**DATA EXCERPTS**
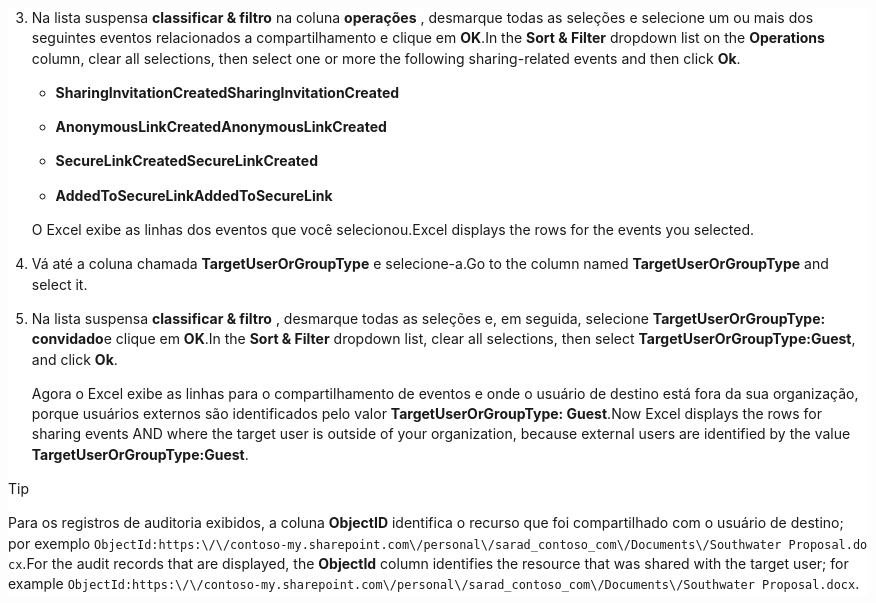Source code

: 3. <span data-ttu-id="575db-188">Na lista suspensa **classificar & filtro** na coluna **operações** , desmarque todas as seleções e selecione um ou mais dos seguintes eventos relacionados a compartilhamento e clique em **OK**.</span><span class="sxs-lookup"><span data-stu-id="575db-188">In the **Sort & Filter** dropdown list on the **Operations** column, clear all selections, then select one or more the following sharing-related events and then click **Ok**.</span></span>
 
   - <span data-ttu-id="575db-189">**SharingInvitationCreated**</span><span class="sxs-lookup"><span data-stu-id="575db-189">**SharingInvitationCreated**</span></span>
   
   - <span data-ttu-id="575db-190">**AnonymousLinkCreated**</span><span class="sxs-lookup"><span data-stu-id="575db-190">**AnonymousLinkCreated**</span></span>
   
   - <span data-ttu-id="575db-191">**SecureLinkCreated**</span><span class="sxs-lookup"><span data-stu-id="575db-191">**SecureLinkCreated**</span></span>
   
   - <span data-ttu-id="575db-192">**AddedToSecureLink**</span><span class="sxs-lookup"><span data-stu-id="575db-192">**AddedToSecureLink**</span></span> 
    
    <span data-ttu-id="575db-193">O Excel exibe as linhas dos eventos que você selecionou.</span><span class="sxs-lookup"><span data-stu-id="575db-193">Excel displays the rows for the events you selected.</span></span>
    
4. <span data-ttu-id="575db-194">Vá até a coluna chamada **TargetUserOrGroupType** e selecione-a.</span><span class="sxs-lookup"><span data-stu-id="575db-194">Go to the column named **TargetUserOrGroupType** and select it.</span></span> 
    
5. <span data-ttu-id="575db-195">Na lista suspensa **classificar & filtro** , desmarque todas as seleções e, em seguida, selecione **TargetUserOrGroupType: convidado**e clique em **OK**.</span><span class="sxs-lookup"><span data-stu-id="575db-195">In the **Sort & Filter** dropdown list, clear all selections, then select **TargetUserOrGroupType:Guest**, and click **Ok**.</span></span>
    
    <span data-ttu-id="575db-196">Agora o Excel exibe as linhas para o compartilhamento de eventos e onde o usuário de destino está fora da sua organização, porque usuários externos são identificados pelo valor **TargetUserOrGroupType: Guest**.</span><span class="sxs-lookup"><span data-stu-id="575db-196">Now Excel displays the rows for sharing events AND where the target user is outside of your organization, because external users are identified by the value **TargetUserOrGroupType:Guest**.</span></span> 
  
> [!TIP]
> <span data-ttu-id="575db-197">Para os registros de auditoria exibidos, a coluna **ObjectID** identifica o recurso que foi compartilhado com o usuário de destino; por exemplo `ObjectId:https:\/\/contoso-my.sharepoint.com\/personal\/sarad_contoso_com\/Documents\/Southwater Proposal.docx`.</span><span class="sxs-lookup"><span data-stu-id="575db-197">For the audit records that are displayed, the **ObjectId** column identifies the resource that was shared with the target user; for example  `ObjectId:https:\/\/contoso-my.sharepoint.com\/personal\/sarad_contoso_com\/Documents\/Southwater Proposal.docx`.</span></span>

**WORK TASK**
Print the material in full and exactly, minus the pictures.

**THE COMPLETED TASK**
Source code

: 3. <span data-ttu-id="575db-188">Na lista suspensa **classificar & filtro** na coluna **operações** , desmarque todas as seleções e selecione um ou mais dos seguintes eventos relacionados a compartilhamento e clique em **OK**.</span><span class="sxs-lookup"><span data-stu-id="575db-188">In the **Sort & Filter** dropdown list on the **Operations** column, clear all selections, then select one or more the following sharing-related events and then click **Ok**.</span></span>
 
   - <span data-ttu-id="575db-189">**SharingInvitationCreated**</span><span class="sxs-lookup"><span data-stu-id="575db-189">**SharingInvitationCreated**</span></span>
   
   - <span data-ttu-id="575db-190">**AnonymousLinkCreated**</span><span class="sxs-lookup"><span data-stu-id="575db-190">**AnonymousLinkCreated**</span></span>
   
   - <span data-ttu-id="575db-191">**SecureLinkCreated**</span><span class="sxs-lookup"><span data-stu-id="575db-191">**SecureLinkCreated**</span></span>
   
   - <span data-ttu-id="575db-192">**AddedToSecureLink**</span><span class="sxs-lookup"><span data-stu-id="575db-192">**AddedToSecureLink**</span></span> 
    
    <span data-ttu-id="575db-193">O Excel exibe as linhas dos eventos que você selecionou.</span><span class="sxs-lookup"><span data-stu-id="575db-193">Excel displays the rows for the events you selected.</span></span>
    
4. <span data-ttu-id="575db-194">Vá até a coluna chamada **TargetUserOrGroupType** e selecione-a.</span><span class="sxs-lookup"><span data-stu-id="575db-194">Go to the column named **TargetUserOrGroupType** and select it.</span></span> 
    
5. <span data-ttu-id="575db-195">Na lista suspensa **classificar & filtro** , desmarque todas as seleções e, em seguida, selecione **TargetUserOrGroupType: convidado**e clique em **OK**.</span><span class="sxs-lookup"><span data-stu-id="575db-195">In the **Sort & Filter** dropdown list, clear all selections, then select **TargetUserOrGroupType:Guest**, and click **Ok**.</span></span>
    
    <span data-ttu-id="575db-196">Agora o Excel exibe as linhas para o compartilhamento de eventos e onde o usuário de destino está fora da sua organização, porque usuários externos são identificados pelo valor **TargetUserOrGroupType: Guest**.</span><span class="sxs-lookup"><span data-stu-id="575db-196">Now Excel displays the rows for sharing events AND where the target user is outside of your organization, because external users are identified by the value **TargetUserOrGroupType:Guest**.</span></span> 
  
> [!TIP]
> <span data-ttu-id="575db-197">Para os registros de auditoria exibidos, a coluna **ObjectID** identifica o recurso que foi compartilhado com o usuário de destino; por exemplo `ObjectId:https:\/\/contoso-my.sharepoint.com\/personal\/sarad_contoso_com\/Documents\/Southwater Proposal.docx`.</span><span class="sxs-lookup"><span data-stu-id="575db-197">For the audit records that are displayed, the **ObjectId** column identifies the resource that was shared with the target user; for example  `ObjectId:https:\/\/contoso-my.sharepoint.com\/personal\/sarad_contoso_com\/Documents\/Southwater Proposal.docx`.</span></span>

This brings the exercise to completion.